---------- DOCUMENT SEGMENT

For most of the students in EDGE, the classroom isn't their favorite place.

"I wanted to drop out of school. I hated school. I didn't like school,” student Nataluea Alexander said.

The EDGE program stands for Education, Development, Growth and Employment. It was established in 2007 as a way of giving students who drop out of school a chance to get their General Educational Development (GED) diplomas.

Some students in the program are former dropouts. Others are referred from the juvenile justice or court systems, and some are gang members.

“It doesn't really matter if you are in a gang because all we are doing is trying to improve the quality of their life,” said Fran Fran Alexander, executive director of EDGE training and placement.

Over the past 18 months, 14 EDGE graduates have enrolled in college.

"I tell all of them, college education is houses and cars. And if you want a future, go to college. You are all smart,” Fran Alexander said.

Thirty EDGE students have received their GED diplomas, and eight are in the process of getting them.

"I wasn't thinking about college before I came here. I wasn't even thinking about school, really, before I came here,” student Tyeisha Billings said.

--------------------
---------- DATASET EXCERPTS

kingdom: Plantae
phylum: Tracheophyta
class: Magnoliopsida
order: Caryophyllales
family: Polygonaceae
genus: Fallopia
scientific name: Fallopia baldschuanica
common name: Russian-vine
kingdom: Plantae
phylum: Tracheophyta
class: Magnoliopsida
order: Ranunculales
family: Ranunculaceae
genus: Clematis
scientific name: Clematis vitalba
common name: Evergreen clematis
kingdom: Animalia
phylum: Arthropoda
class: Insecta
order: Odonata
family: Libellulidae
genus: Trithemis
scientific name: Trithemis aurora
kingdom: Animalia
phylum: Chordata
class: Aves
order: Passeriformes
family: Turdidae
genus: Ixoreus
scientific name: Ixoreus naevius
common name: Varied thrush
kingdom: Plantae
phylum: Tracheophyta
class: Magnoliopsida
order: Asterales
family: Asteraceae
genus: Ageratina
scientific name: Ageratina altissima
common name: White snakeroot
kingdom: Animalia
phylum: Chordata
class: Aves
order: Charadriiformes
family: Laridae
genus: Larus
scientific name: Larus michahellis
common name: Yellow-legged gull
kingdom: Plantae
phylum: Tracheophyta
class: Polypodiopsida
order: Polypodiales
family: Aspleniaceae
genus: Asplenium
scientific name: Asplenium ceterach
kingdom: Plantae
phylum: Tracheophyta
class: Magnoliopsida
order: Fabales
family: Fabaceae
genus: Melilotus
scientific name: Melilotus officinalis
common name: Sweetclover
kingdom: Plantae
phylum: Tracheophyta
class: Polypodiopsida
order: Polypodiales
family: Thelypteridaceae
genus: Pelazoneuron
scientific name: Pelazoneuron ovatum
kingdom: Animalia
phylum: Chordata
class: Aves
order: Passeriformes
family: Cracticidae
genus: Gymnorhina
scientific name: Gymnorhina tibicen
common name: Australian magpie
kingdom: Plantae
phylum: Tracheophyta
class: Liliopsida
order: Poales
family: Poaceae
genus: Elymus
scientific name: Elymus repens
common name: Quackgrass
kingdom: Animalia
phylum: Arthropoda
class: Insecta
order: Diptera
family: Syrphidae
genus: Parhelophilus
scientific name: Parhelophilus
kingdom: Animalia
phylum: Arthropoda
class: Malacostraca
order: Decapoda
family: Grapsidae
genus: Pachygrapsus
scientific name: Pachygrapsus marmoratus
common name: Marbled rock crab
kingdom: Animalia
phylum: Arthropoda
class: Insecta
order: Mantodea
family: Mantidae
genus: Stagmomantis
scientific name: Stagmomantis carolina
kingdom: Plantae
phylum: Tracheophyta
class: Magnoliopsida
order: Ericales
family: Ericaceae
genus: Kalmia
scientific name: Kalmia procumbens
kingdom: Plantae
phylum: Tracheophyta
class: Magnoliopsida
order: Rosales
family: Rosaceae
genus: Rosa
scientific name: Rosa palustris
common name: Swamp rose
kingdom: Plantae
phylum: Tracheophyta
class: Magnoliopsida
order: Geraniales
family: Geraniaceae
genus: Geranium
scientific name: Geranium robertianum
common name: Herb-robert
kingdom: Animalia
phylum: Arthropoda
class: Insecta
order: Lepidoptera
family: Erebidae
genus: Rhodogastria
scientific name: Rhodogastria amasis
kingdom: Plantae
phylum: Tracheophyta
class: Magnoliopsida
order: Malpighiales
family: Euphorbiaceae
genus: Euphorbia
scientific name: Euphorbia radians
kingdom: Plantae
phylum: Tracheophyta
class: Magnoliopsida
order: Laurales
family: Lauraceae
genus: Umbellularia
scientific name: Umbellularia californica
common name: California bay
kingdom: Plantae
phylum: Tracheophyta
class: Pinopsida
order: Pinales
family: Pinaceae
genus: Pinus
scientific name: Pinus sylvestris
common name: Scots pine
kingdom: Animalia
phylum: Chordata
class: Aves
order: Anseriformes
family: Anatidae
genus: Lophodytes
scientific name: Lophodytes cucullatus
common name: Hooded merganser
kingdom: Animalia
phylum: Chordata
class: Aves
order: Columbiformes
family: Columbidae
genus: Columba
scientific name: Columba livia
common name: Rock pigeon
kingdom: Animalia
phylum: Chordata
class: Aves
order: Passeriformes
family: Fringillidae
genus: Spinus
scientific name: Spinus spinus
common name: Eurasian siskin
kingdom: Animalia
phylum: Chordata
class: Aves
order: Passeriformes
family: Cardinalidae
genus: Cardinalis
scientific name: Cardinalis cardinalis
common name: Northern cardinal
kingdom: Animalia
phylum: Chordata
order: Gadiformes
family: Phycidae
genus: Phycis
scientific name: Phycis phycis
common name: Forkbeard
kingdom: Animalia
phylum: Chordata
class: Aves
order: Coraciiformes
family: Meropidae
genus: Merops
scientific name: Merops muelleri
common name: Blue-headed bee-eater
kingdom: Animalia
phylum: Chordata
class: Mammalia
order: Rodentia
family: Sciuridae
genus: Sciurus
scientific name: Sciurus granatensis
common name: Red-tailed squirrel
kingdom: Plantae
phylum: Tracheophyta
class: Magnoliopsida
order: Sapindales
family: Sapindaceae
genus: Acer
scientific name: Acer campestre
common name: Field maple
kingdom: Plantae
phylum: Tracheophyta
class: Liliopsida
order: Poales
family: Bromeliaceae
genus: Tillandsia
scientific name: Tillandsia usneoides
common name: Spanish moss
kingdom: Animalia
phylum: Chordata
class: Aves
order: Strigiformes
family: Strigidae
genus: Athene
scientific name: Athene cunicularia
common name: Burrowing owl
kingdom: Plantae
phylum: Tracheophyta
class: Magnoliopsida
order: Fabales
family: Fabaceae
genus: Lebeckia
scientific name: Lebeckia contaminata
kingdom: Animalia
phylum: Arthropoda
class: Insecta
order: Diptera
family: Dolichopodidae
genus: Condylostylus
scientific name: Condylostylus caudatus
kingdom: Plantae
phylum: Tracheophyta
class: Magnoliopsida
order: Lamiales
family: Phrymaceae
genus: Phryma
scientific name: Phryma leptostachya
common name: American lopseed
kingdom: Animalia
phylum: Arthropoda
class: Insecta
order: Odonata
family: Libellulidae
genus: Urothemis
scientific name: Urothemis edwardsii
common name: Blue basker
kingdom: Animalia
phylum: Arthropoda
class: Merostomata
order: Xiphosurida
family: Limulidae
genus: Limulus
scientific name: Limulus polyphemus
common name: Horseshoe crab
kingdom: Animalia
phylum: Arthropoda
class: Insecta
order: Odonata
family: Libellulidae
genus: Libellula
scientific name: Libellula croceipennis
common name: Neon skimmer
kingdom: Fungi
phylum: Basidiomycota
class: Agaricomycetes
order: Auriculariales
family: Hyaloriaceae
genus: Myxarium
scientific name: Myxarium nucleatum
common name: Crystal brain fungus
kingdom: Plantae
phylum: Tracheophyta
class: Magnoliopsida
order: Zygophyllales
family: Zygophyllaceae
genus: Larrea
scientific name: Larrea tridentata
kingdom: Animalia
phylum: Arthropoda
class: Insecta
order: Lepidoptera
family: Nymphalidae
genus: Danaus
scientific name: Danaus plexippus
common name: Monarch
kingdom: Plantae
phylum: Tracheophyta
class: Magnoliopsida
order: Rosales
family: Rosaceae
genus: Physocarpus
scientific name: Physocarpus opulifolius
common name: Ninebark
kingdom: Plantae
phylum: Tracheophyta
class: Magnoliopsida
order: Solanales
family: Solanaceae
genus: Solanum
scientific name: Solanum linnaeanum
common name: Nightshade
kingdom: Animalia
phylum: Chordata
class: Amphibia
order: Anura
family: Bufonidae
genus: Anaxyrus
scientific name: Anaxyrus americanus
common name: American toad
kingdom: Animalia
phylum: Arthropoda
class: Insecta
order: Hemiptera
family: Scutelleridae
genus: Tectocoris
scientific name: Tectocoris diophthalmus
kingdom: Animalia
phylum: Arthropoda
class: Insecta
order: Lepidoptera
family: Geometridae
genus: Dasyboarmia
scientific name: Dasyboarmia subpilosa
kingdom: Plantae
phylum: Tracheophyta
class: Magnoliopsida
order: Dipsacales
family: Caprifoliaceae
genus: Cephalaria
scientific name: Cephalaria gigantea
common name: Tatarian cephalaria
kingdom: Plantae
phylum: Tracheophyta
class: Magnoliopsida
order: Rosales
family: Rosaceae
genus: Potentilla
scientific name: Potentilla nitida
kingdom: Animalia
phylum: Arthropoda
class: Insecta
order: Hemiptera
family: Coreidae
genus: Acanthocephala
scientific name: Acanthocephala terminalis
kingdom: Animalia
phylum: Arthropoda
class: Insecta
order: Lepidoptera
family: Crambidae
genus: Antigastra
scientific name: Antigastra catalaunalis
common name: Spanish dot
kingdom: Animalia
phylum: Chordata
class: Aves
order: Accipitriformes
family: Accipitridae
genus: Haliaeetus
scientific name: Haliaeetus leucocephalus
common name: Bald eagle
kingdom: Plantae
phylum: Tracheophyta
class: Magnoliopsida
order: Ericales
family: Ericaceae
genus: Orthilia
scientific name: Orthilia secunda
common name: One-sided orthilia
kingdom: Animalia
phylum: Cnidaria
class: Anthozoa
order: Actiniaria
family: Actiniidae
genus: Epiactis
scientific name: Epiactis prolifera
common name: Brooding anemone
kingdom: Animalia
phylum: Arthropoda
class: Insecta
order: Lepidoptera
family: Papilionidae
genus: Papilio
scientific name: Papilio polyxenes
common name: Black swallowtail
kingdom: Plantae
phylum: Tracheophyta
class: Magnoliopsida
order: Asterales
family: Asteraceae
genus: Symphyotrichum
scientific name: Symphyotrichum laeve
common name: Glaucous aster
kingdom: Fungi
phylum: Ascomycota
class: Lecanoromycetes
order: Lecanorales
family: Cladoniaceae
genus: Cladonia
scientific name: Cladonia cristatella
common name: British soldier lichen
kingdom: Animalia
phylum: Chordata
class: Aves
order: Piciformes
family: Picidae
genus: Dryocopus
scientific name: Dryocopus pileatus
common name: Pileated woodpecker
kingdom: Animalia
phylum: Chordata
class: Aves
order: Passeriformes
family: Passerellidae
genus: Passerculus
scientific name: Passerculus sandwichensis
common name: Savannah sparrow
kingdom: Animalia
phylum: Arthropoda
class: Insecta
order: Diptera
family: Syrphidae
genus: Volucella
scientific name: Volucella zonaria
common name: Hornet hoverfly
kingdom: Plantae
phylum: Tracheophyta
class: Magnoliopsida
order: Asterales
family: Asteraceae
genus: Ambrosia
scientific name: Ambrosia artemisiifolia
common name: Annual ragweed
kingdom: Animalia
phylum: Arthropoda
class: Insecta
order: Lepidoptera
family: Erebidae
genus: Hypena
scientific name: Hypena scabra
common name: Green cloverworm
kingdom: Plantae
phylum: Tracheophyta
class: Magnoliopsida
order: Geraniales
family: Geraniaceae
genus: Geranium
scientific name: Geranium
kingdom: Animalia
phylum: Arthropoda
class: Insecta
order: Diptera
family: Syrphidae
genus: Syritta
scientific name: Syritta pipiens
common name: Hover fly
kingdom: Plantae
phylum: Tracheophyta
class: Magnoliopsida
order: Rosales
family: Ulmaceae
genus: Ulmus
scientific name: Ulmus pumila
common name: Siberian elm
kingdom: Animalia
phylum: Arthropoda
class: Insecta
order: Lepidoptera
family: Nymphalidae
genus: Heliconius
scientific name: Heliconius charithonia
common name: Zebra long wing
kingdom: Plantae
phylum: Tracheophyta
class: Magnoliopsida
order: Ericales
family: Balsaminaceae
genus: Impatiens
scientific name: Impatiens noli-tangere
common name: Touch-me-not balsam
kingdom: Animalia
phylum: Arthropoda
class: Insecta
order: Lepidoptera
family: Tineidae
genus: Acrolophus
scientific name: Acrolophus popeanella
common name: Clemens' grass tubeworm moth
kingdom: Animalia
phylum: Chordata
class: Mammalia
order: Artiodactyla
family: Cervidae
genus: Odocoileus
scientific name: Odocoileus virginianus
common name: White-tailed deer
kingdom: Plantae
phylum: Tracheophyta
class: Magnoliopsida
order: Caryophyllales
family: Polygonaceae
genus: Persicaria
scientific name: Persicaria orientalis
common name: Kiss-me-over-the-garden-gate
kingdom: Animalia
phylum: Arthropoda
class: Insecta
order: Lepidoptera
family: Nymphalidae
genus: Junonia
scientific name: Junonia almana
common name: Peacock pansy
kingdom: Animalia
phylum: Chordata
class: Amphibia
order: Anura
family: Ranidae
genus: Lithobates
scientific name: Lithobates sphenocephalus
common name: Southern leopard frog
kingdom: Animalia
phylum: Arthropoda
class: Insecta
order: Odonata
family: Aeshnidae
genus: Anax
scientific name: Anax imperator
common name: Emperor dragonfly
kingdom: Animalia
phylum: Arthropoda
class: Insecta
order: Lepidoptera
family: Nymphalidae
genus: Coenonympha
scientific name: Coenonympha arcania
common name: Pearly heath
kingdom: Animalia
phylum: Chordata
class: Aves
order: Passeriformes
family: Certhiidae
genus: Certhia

--------------------

AIM 1: In the passage on the EDGE program, in what year was the program established?
AIM 2: Write the next part of the passage on the EDGE program, picking up after its final sentence.
The listing plays no part in this work.

TASK ANSWER 1: 2007

TASK ANSWER 2:
Billings says she was in the with the wrong crowd and had fallen far behind in school. She was a high school freshman when she should have been a junior. With help from EDGE, Billings said, she is planning on going to college and opening her own business someday.

"It really turned me around. I'm a different person than what I was when I was in the public school,” Billings said.

However, the program is in financial trouble.

”Very critical, very very critical,” Fran Alexander said of its finances.

EDGE is funded partially by state grant money, but also relies on private donations.

Fran Alexander says a bad economy has slowed those donations, but she is determined to keep the program afloat.

"It would be the hardest thing I've ever done,” Fran Alexander said.